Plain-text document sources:
::::
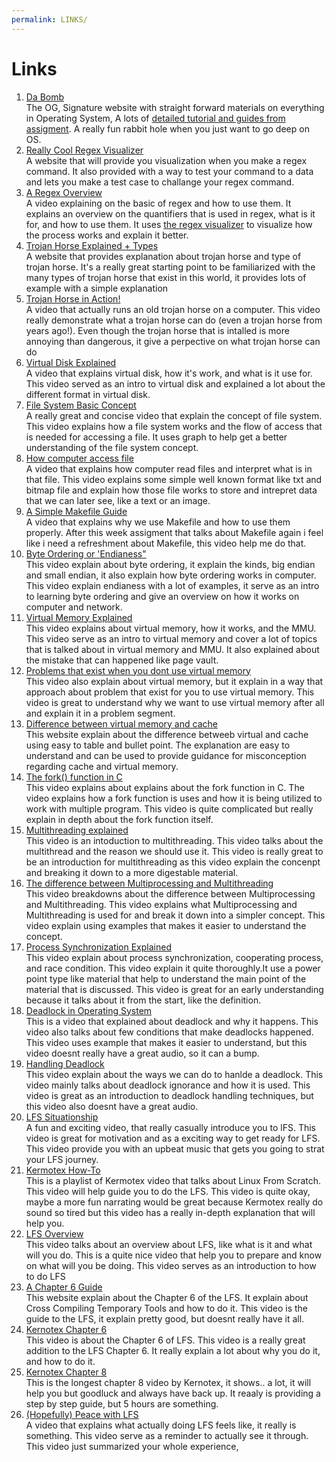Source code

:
 ```yaml
---
permalink: LINKS/
---
```

# Links
1. [ Da Bomb](https://os.vlsm.org/) <br>
The OG, Signature website with straight forward materials on everything in Operating System, A lots of [detailed tutorial and guides from assigment](https://osp4diss.vlsm.org/AOS.html). A really fun rabbit hole when you just want to go deep on OS.
2. [Really Cool Regex Visualizer](https://www.debuggex.com/#cheatsheet)  <br>
A website that will provide you visualization when you make a regex command. It also provided with a way to test your command to a data and lets you make a test case to challange your regex command.
3. [A Regex Overview](https://www.youtube.com/watch?v=bgBWp9EIlMM) <br>
A video explaining on the basic of regex and how to use them. It explains an overview on the quantifiers that is used in regex, what is it for, and how to use them. It uses [the regex visualizer](https://www.debuggex.com/#cheatsheet) to visualize how the process works and explain it better.
4. [Trojan Horse Explained + Types](https://www.fortinet.com/resources/cyberglossary/trojan-horse-virus) <br>
A website that provides explanation about trojan horse and type of trojan horse. It's a really great starting point to be familiarized with the many types of trojan horse that exist in this world, it provides lots of example with a simple explanation
5. [Trojan Horse in Action!](https://www.youtube.com/watch?v=LSgk7ctw1HY) <br>
A video that actually runs an old trojan horse on a computer. This video really demonstrate what a trojan horse can do (even a trojan horse from years ago!). Even though the trojan horse that is intalled is more annoying than dangerous, it give a perpective on what trojan horse can do
6. [Virtual Disk Explained](https://www.youtube.com/watch?v=tTBt7_aACPI) <br>
A video that explains virtual disk, how it's work, and what is it use for. This video served as an intro to virtual disk and explained a lot about the different format in virtual disk.
7. [File System Basic Concept](https://www.youtube.com/watch?v=mzUyMy7Ihk0) <br>
A really great and concise video that explain the concept of file system. This video explains how a file system works and the flow of access that is needed for accessing a file. It uses graph to help get a better understanding of the file system concept.
8. [How computer access file](https://www.youtube.com/watch?v=KN8YgJnShPM) <br>
A video that explains how computer read files and interpret what is in that file. This video explains some simple well known format like txt and bitmap file and explain how those file works to store and intrepret data that we can later see, like a text or an image.
9. [A Simple Makefile Guide](https://www.youtube.com/watch?v=yWLkyN_Satk&ab_channel=NeuralNine) <br>
A video that explains why we use Makefile and how to use them properly. After this week assigment that talks about Makefile again i feel like i need a refreshment about Makefile, this video help me do that.
10. [Byte Ordering or 'Endianess"](https://www.youtube.com/watch?v=CounrFEsOeA&ab_channel=ComputerScience) <br>
This video explain about byte ordering, it explain the kinds, big endian and small endian, it also explain how byte ordering works in computer. This video explain endianess with a lot of examples, it serve as an intro to learning byte ordering and give an overview on how it works on computer and network.
11. [Virtual Memory Explained](https://www.youtube.com/watch?v=2quKyPnUShQ&ab_channel=AndroidAuthority) <br>
This video explains about virtual memory, how it works, and the MMU. This video serve as an intro to virtual memory and cover a lot of topics that is talked about in virtual memory and MMU. It also explained about the mistake that can happened like page vault.
12. [Problems that exist when you dont use virtual memory](https://www.youtube.com/watch?v=qlH4-oHnBb8&ab_channel=DavidBlack-Schaffer) <br>
This video also explain about virtual memory, but it explain in a way that approach about problem that exist for you to use virtual memory. This video is great to understand why we want to use virtual memory after all and explain it in a problem segment.
13. [Difference between virtual memory and cache](https://www.geeksforgeeks.org/difference-between-virtual-memory-and-cache-memory/) <br>
This website explain about the difference betweeb virtual and cache using easy to table and bullet point. The explanation are easy to understand and can be used to provide guidance for misconception regarding cache and virtual memory.
14. [The fork() function in C](https://www.youtube.com/watch?v=cex9XrZCU14) <br>
This video explains about explains about the fork function in C. The video explains how a fork function is uses and how it is being utilized to work with multiple program. This video is quite complicated but really explain in depth about the fork function itself.
15. [Multithreading explained](https://www.youtube.com/watch?v=0KAGazeMZ2o) <br>
This video is an intoduction to multithreading. This video talks about the multithread and the reason we should use it. This video is really great to be an introduction for multithreading as this video explain the concenpt and breaking it down to a more digestable material.
16. [The difference between Multiprocessing and Multithreading](https://www.youtube.com/watch?v=oIN488Ldg9k) <br>
This video breakdowns about the difference between Multiprocessing and Multithreading. This video explains what Multiprocessing and Multithreading is used for and break it down into a simpler concept. This video explain using examples that makes it easier to understand the concept.
17. [Process Synchronization Explained](https://www.youtube.com/watch?v=ph2awKa8r5Y) <br>
This video explain about process synchronization, cooperating process, and race condition. This video explain it quite thoroughly.It use a power point type like material that help to understand the main point of the material that is discussed. This video is great for an early understanding because it talks about it from the start, like the definition.
18. [Deadlock in Operating System](https://www.youtube.com/watch?v=onkWXaXAgbY) <br>
This is a video that explained about deadlock and why it happens. This video also talks about few conditions that make deadlocks happened. This video uses example that makes it easier to understand, but this video doesnt really have a great audio, so it can a bump.
19. [Handling Deadlock](https://www.youtube.com/watch?v=qkMDpzZuTkA) <br>
This video explain about the ways we can do to hanlde a deadlock. This video mainly talks about deadlock ignorance and how it is used. This video is great as an introduction to deadlock handling techniques, but this video also doesnt have a great audio.
20. [LFS Situationship](https://www.youtube.com/watch?v=BaON_Hn_0_A) <br>
A fun and exciting video, that really casually introduce you to lFS. This video is great for motivation and as a exciting way to get ready for LFS. This video provide you with an upbeat music that gets you going to strat your LFS journey.
21. [Kermotex How-To](https://www.youtube.com/playlist?list=PLyc5xVO2uDsA5QPbtj_eYU8J0qrvU6315) <br>
This is a playlist of Kermotex video that talks about Linux From Scratch. This video will help guide you to do the LFS. This video is quite okay, maybe a more fun narrating would be great because Kermotex really do sound so tired but this video has a really in-depth explanation that will help you.
22. [LFS Overview](https://www.youtube.com/watch?v=1eOdaXS-wVE) <br>
This video talks about an overview about LFS, like what is it and what will you do. This is a quite nice video that help you to prepare and know on what will you be doing. This video serves as an introduction to how to do LFS
23. [A Chapter 6 Guide](https://www.linuxfromscratch.org/lfs/view/development/chapter06/chapter06.html) <br>
This website explain about the Chapter 6 of the LFS. It explain about Cross Compiling Temporary Tools and how to do it. This video is the guide to the LFS, it explain pretty good, but doesnt really have it all.
24. [Kernotex Chapter 6](https://www.youtube.com/watch?v=D_N1kQPsQEk&ab_channel=Kernotex) <br>
This video is about the Chapter 6 of LFS. This video is a really great addition to the LFS Chapter 6. It really explain a lot about why you do it, and how to do it.
25. [Kernotex Chapter 8](https://www.youtube.com/watch?v=xiolHZb2kZo&ab_channel=Kernotex) <br>
This is the longest chapter 8 video by Kernotex, it shows.. a lot, it will help you but goodluck and always have back up. It reaaly is providing a step by step guide, but 5 hours are something.
26. [(Hopefully) Peace with LFS](https://www.youtube.com/watch?v=BaON_Hn_0_A&t=100s&ab_channel=Virbox) <br>
A video that explains what actually doing LFS feels like, it really is something. This video serve as a reminder to actually see it through. This video just summarized your whole experience,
::::
Exercise description :: Retype the records above exactly, leaving every picture out of your copy.

Answer box ::
Source code

:
 ```yaml
---
permalink: LINKS/
---
```

# Links
1. [ Da Bomb](https://os.vlsm.org/) <br>
The OG, Signature website with straight forward materials on everything in Operating System, A lots of [detailed tutorial and guides from assigment](https://osp4diss.vlsm.org/AOS.html). A really fun rabbit hole when you just want to go deep on OS.
2. [Really Cool Regex Visualizer](https://www.debuggex.com/#cheatsheet)  <br>
A website that will provide you visualization when you make a regex command. It also provided with a way to test your command to a data and lets you make a test case to challange your regex command.
3. [A Regex Overview](https://www.youtube.com/watch?v=bgBWp9EIlMM) <br>
A video explaining on the basic of regex and how to use them. It explains an overview on the quantifiers that is used in regex, what is it for, and how to use them. It uses [the regex visualizer](https://www.debuggex.com/#cheatsheet) to visualize how the process works and explain it better.
4. [Trojan Horse Explained + Types](https://www.fortinet.com/resources/cyberglossary/trojan-horse-virus) <br>
A website that provides explanation about trojan horse and type of trojan horse. It's a really great starting point to be familiarized with the many types of trojan horse that exist in this world, it provides lots of example with a simple explanation
5. [Trojan Horse in Action!](https://www.youtube.com/watch?v=LSgk7ctw1HY) <br>
A video that actually runs an old trojan horse on a computer. This video really demonstrate what a trojan horse can do (even a trojan horse from years ago!). Even though the trojan horse that is intalled is more annoying than dangerous, it give a perpective on what trojan horse can do
6. [Virtual Disk Explained](https://www.youtube.com/watch?v=tTBt7_aACPI) <br>
A video that explains virtual disk, how it's work, and what is it use for. This video served as an intro to virtual disk and explained a lot about the different format in virtual disk.
7. [File System Basic Concept](https://www.youtube.com/watch?v=mzUyMy7Ihk0) <br>
A really great and concise video that explain the concept of file system. This video explains how a file system works and the flow of access that is needed for accessing a file. It uses graph to help get a better understanding of the file system concept.
8. [How computer access file](https://www.youtube.com/watch?v=KN8YgJnShPM) <br>
A video that explains how computer read files and interpret what is in that file. This video explains some simple well known format like txt and bitmap file and explain how those file works to store and intrepret data that we can later see, like a text or an image.
9. [A Simple Makefile Guide](https://www.youtube.com/watch?v=yWLkyN_Satk&ab_channel=NeuralNine) <br>
A video that explains why we use Makefile and how to use them properly. After this week assigment that talks about Makefile again i feel like i need a refreshment about Makefile, this video help me do that.
10. [Byte Ordering or 'Endianess"](https://www.youtube.com/watch?v=CounrFEsOeA&ab_channel=ComputerScience) <br>
This video explain about byte ordering, it explain the kinds, big endian and small endian, it also explain how byte ordering works in computer. This video explain endianess with a lot of examples, it serve as an intro to learning byte ordering and give an overview on how it works on computer and network.
11. [Virtual Memory Explained](https://www.youtube.com/watch?v=2quKyPnUShQ&ab_channel=AndroidAuthority) <br>
This video explains about virtual memory, how it works, and the MMU. This video serve as an intro to virtual memory and cover a lot of topics that is talked about in virtual memory and MMU. It also explained about the mistake that can happened like page vault.
12. [Problems that exist when you dont use virtual memory](https://www.youtube.com/watch?v=qlH4-oHnBb8&ab_channel=DavidBlack-Schaffer) <br>
This video also explain about virtual memory, but it explain in a way that approach about problem that exist for you to use virtual memory. This video is great to understand why we want to use virtual memory after all and explain it in a problem segment.
13. [Difference between virtual memory and cache](https://www.geeksforgeeks.org/difference-between-virtual-memory-and-cache-memory/) <br>
This website explain about the difference betweeb virtual and cache using easy to table and bullet point. The explanation are easy to understand and can be used to provide guidance for misconception regarding cache and virtual memory.
14. [The fork() function in C](https://www.youtube.com/watch?v=cex9XrZCU14) <br>
This video explains about explains about the fork function in C. The video explains how a fork function is uses and how it is being utilized to work with multiple program. This video is quite complicated but really explain in depth about the fork function itself.
15. [Multithreading explained](https://www.youtube.com/watch?v=0KAGazeMZ2o) <br>
This video is an intoduction to multithreading. This video talks about the multithread and the reason we should use it. This video is really great to be an introduction for multithreading as this video explain the concenpt and breaking it down to a more digestable material.
16. [The difference between Multiprocessing and Multithreading](https://www.youtube.com/watch?v=oIN488Ldg9k) <br>
This video breakdowns about the difference between Multiprocessing and Multithreading. This video explains what Multiprocessing and Multithreading is used for and break it down into a simpler concept. This video explain using examples that makes it easier to understand the concept.
17. [Process Synchronization Explained](https://www.youtube.com/watch?v=ph2awKa8r5Y) <br>
This video explain about process synchronization, cooperating process, and race condition. This video explain it quite thoroughly.It use a power point type like material that help to understand the main point of the material that is discussed. This video is great for an early understanding because it talks about it from the start, like the definition.
18. [Deadlock in Operating System](https://www.youtube.com/watch?v=onkWXaXAgbY) <br>
This is a video that explained about deadlock and why it happens. This video also talks about few conditions that make deadlocks happened. This video uses example that makes it easier to understand, but this video doesnt really have a great audio, so it can a bump.
19. [Handling Deadlock](https://www.youtube.com/watch?v=qkMDpzZuTkA) <br>
This video explain about the ways we can do to hanlde a deadlock. This video mainly talks about deadlock ignorance and how it is used. This video is great as an introduction to deadlock handling techniques, but this video also doesnt have a great audio.
20. [LFS Situationship](https://www.youtube.com/watch?v=BaON_Hn_0_A) <br>
A fun and exciting video, that really casually introduce you to lFS. This video is great for motivation and as a exciting way to get ready for LFS. This video provide you with an upbeat music that gets you going to strat your LFS journey.
21. [Kermotex How-To](https://www.youtube.com/playlist?list=PLyc5xVO2uDsA5QPbtj_eYU8J0qrvU6315) <br>
This is a playlist of Kermotex video that talks about Linux From Scratch. This video will help guide you to do the LFS. This video is quite okay, maybe a more fun narrating would be great because Kermotex really do sound so tired but this video has a really in-depth explanation that will help you.
22. [LFS Overview](https://www.youtube.com/watch?v=1eOdaXS-wVE) <br>
This video talks about an overview about LFS, like what is it and what will you do. This is a quite nice video that help you to prepare and know on what will you be doing. This video serves as an introduction to how to do LFS
23. [A Chapter 6 Guide](https://www.linuxfromscratch.org/lfs/view/development/chapter06/chapter06.html) <br>
This website explain about the Chapter 6 of the LFS. It explain about Cross Compiling Temporary Tools and how to do it. This video is the guide to the LFS, it explain pretty good, but doesnt really have it all.
24. [Kernotex Chapter 6](https://www.youtube.com/watch?v=D_N1kQPsQEk&ab_channel=Kernotex) <br>
This video is about the Chapter 6 of LFS. This video is a really great addition to the LFS Chapter 6. It really explain a lot about why you do it, and how to do it.
25. [Kernotex Chapter 8](https://www.youtube.com/watch?v=xiolHZb2kZo&ab_channel=Kernotex) <br>
This is the longest chapter 8 video by Kernotex, it shows.. a lot, it will help you but goodluck and always have back up. It reaaly is providing a step by step guide, but 5 hours are something.
26. [(Hopefully) Peace with LFS](https://www.youtube.com/watch?v=BaON_Hn_0_A&t=100s&ab_channel=Virbox) <br>
A video that explains what actually doing LFS feels like, it really is something. This video serve as a reminder to actually see it through. This video just summarized your whole experience,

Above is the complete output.